The Caribbean Reviews

The Caribbean “Plastic Explosives” – DCist

February 21st, 2009

Excerpt – “Let us be clear about this: Plastic Explosives is one of the finest recent records we’ve found, from any act, local or otherwise. (It) is beautiful, plain and simple, and a treat to listen to passively. It keeps gently reminding you, though, just how subtly rich its songs are, how much it has to offer.

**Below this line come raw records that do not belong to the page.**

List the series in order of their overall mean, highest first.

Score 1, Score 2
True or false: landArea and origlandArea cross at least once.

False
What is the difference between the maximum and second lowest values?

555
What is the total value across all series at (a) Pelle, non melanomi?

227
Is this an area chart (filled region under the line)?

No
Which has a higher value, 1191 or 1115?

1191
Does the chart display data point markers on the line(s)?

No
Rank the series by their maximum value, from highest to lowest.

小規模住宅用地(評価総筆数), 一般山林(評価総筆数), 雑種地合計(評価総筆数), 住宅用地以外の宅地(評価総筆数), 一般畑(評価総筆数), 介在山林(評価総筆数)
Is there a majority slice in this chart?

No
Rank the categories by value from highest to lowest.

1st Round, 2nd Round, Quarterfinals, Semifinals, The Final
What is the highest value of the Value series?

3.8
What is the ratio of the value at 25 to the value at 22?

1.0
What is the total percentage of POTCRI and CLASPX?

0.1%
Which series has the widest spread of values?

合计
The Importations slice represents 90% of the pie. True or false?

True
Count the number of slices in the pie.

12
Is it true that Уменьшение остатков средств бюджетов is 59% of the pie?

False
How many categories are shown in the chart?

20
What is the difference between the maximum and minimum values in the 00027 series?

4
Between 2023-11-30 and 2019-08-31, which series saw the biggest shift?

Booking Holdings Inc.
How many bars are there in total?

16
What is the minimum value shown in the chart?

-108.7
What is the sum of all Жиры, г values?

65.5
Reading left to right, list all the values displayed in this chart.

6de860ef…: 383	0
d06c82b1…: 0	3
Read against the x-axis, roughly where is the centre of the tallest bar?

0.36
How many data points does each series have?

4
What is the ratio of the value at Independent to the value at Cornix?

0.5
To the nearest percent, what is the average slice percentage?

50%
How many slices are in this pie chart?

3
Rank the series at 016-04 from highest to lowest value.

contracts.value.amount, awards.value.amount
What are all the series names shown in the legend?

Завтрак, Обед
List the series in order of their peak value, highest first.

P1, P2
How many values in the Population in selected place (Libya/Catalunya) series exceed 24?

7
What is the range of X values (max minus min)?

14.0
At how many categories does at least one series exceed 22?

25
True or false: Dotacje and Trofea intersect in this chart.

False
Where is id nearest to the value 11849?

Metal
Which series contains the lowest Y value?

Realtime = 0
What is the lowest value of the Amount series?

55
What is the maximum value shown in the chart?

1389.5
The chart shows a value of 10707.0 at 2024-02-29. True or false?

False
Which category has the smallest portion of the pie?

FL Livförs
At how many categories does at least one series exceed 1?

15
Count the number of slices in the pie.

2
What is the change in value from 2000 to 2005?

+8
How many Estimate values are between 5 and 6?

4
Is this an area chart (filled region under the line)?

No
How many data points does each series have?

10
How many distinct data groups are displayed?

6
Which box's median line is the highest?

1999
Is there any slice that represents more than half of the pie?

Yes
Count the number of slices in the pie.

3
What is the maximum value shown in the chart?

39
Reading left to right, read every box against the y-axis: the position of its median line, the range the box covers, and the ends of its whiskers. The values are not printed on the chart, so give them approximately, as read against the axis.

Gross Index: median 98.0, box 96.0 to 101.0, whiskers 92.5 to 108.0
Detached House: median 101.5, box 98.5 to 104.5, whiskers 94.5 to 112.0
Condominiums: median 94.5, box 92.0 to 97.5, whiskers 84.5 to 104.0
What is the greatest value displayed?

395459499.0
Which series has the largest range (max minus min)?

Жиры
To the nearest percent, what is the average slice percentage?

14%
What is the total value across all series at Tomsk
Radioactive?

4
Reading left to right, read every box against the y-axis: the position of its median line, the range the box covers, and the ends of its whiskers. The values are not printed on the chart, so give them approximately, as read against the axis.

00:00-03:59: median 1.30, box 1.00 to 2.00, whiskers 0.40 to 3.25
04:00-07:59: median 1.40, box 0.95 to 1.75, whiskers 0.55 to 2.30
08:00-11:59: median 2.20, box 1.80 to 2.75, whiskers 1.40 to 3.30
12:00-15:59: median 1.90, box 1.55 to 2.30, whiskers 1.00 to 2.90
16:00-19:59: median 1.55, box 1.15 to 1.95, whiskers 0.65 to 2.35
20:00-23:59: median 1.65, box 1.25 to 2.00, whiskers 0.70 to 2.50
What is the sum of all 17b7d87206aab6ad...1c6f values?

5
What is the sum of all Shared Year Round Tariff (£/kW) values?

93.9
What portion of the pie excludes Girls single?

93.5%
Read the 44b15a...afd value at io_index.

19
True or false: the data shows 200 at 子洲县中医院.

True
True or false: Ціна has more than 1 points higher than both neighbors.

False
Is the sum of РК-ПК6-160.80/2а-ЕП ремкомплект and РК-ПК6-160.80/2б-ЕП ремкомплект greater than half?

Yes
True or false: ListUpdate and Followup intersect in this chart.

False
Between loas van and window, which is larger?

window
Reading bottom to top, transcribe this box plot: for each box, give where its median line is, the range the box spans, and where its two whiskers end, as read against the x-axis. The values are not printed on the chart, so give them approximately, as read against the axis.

It’s a masterpiece, tucked away in and revealing the crowded streets and quiet record stores of the District.”

DCist

The Caribbean – PopMatters

February 21st, 2009

Excerpt – “They’re taking Brill Building songs and writing them in invisible ink, turning jazz standards into Twilight Zone episodes, turning folk songs into clouds of fog.”

PopMatters

The Caribbean – Pitchfork

February 21st, 2009

Excerpt – “You’re forced to occupy their barren pop architecture…. You don’t understand it, but, though you might not admit it, you do hope it will understand you. Or at least not destroy you…. You feel like there’s a real live pop song in there somewhere, but it seems that most of the essential moments have been recorded over with silence or incidental noise. There’s obviously still a skeleton to hang a song on, but you start to wonder whether you’re the one who was supposed to bring it…. These songs are for real, but they’re not about disappointment, or complacency, or shame, or attention, or glee. They’re about themselves. Without ironic distance, such oblique experiments can seem exhausting. But only on the giving end: it takes a humble and prolific writer, some cunning musicians, a very patient engineer, and an overarching commitment to self-censorship to pull an album like this off.”

Pitchfork

The Caribbean “History’s First Know-It-All” – Magnet

February 21st, 2009

Excerpt – “The Caribbean. Shadowy quintet (perhaps trio?) draped in velvet enigma. Or maybe justc on a light-beer budget, faceless contributors scattered hither and yon, submitting stealthy sonic fragments via telephone transmissions and paper-airplane parachute drops. Descended from primo D.C. agitpop, old-school division. Certainly of the Dischord tribe (see: the flip attitude of the Make-Up or Jawbox’s raw edge). But also Eggs. And Tsunami. The coy pop-culture savvy of Unrest (witness witty wordplay on “Annunciator Zone”: “All those great Chicago bands like King Crimson and Kraftwerk or that one that sounds like Tortoise”). Third albums. The landscape littered with the bleached skeletons of Zen Arcade and Zenyatta Mondatta. Third. Or even III. But this—History’s First Know-It-All—is knowing. Cynical, yet naively hopeful. Apropos of crushed feelings. Household appliances. Class of ‘83, UCLA. All lovingly rendered in illegible, handwritten scribble-scrawl and plunked down erect beside sounds both found (celery crunching) and created (piano backdrops, drum stutters, nylon-stringed guitar webs). Glorious eclecticism or hipster fence-straddling? More the former than latter. Purposefully arcane and brainy-sounding hangtags: “Fresh Out Of Travel Agent School.” “It’s Unlikely To Settle The Difference.” (Todd Rundgren fans, in this day and age? Why not?) The verdict: difficult but rewarding, albeit in that William Carlos Williams kind of way. So much depends upon/A third longplayer/Glazed with dour postures/Beside the white women.”